Especially at the nanoscale diamond exhibits a variety of exceptional features. Among them, the easy reconstruction of the particle surface and the transformation into carbon onions play an important role. In a size range up to ~10 nm the thermodynamic stability of sp2 and sp3 carbon shows only slight differences and the transformation of diamond into carbon onions can be achieved by electron irradiation or thermal treatment. Here we will discuss some mechanistic issues of this transformation and the properties of the resulting materials.

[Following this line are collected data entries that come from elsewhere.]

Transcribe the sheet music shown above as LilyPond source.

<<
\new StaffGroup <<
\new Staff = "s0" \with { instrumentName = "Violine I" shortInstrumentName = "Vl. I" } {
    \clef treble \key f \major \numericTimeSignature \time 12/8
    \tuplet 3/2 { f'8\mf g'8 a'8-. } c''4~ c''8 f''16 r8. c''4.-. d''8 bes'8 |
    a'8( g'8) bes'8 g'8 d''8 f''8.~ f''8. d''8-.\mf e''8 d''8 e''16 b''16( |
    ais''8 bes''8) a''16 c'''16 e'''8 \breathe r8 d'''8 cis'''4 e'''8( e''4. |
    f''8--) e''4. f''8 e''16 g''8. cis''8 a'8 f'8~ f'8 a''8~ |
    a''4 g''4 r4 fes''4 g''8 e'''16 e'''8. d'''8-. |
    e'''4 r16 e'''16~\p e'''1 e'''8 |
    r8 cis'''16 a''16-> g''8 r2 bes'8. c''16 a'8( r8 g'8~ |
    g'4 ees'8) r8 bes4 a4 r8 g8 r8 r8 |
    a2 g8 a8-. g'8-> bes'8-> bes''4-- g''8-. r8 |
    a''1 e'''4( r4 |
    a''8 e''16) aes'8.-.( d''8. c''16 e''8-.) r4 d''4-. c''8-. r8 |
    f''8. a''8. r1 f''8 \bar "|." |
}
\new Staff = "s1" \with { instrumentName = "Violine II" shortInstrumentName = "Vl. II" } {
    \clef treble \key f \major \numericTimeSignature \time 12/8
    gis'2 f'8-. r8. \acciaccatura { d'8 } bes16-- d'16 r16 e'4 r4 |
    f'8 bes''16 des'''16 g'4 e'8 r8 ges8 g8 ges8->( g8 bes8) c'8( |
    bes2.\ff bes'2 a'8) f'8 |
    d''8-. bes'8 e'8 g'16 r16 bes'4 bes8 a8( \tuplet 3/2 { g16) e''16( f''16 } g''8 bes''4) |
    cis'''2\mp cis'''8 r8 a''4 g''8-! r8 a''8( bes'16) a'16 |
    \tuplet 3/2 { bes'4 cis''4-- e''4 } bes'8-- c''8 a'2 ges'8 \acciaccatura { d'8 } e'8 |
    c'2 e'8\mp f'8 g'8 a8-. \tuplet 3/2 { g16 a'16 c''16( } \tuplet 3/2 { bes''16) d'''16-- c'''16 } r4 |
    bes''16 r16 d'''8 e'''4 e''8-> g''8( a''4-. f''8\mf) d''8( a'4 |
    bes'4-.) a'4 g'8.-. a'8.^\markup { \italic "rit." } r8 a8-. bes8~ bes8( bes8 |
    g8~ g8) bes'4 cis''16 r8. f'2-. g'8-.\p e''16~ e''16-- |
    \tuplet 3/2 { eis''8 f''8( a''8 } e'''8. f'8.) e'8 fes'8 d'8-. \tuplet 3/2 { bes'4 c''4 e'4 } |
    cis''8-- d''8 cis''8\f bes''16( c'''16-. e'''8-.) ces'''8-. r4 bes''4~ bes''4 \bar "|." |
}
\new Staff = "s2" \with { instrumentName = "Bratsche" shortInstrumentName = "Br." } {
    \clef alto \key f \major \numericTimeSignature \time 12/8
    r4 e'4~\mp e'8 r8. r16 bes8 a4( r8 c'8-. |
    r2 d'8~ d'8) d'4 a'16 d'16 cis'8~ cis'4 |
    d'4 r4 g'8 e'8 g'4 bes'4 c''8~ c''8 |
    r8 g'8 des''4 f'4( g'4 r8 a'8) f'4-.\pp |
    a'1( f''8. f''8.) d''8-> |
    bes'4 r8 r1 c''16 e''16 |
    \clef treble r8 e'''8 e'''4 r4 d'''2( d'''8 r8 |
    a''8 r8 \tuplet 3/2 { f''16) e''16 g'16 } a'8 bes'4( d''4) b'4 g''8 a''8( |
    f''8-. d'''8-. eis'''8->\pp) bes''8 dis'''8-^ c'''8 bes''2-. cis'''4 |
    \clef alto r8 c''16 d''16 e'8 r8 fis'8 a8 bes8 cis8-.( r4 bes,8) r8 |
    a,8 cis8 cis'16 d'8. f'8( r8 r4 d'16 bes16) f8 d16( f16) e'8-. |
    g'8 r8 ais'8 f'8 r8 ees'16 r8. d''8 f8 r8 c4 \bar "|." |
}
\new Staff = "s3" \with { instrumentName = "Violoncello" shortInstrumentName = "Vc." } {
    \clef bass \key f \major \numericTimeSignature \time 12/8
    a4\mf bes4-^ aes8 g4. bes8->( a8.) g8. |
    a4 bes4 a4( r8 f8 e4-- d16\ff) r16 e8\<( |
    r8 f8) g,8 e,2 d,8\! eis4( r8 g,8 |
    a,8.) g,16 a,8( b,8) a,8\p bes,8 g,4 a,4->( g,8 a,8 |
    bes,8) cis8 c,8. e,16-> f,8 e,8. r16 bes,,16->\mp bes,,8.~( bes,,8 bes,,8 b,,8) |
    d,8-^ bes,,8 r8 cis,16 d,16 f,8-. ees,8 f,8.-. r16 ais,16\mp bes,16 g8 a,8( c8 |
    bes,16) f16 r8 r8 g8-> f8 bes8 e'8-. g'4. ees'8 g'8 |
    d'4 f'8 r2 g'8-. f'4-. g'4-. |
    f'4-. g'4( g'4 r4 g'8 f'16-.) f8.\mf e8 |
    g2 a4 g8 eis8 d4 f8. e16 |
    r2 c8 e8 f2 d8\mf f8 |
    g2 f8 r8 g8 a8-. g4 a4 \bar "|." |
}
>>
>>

On the other hand, the production of nanoscale diamond itself represents an interesting task. Production methods include the milling of larger diamond crystals, the shock wave transformation of graphite as well as the production of so-called detonation diamond from explosives. This technique was developed in Russia in the 1960s. We are working on the deagglomeration and solubilisation of the primary nanocrystalline diamond particles. Here we discuss mechanical and chemical methods of deagglomeration, namely the beads milling, the beads assisted sonic disintegration and the reductive hydroboration. Altogether, nanoscale diamond, carbon onions and other nanoscale carbons are important for the discussion of the production of larger scale carbon materials with well-defined properties and the understanding of their crystallographic properties.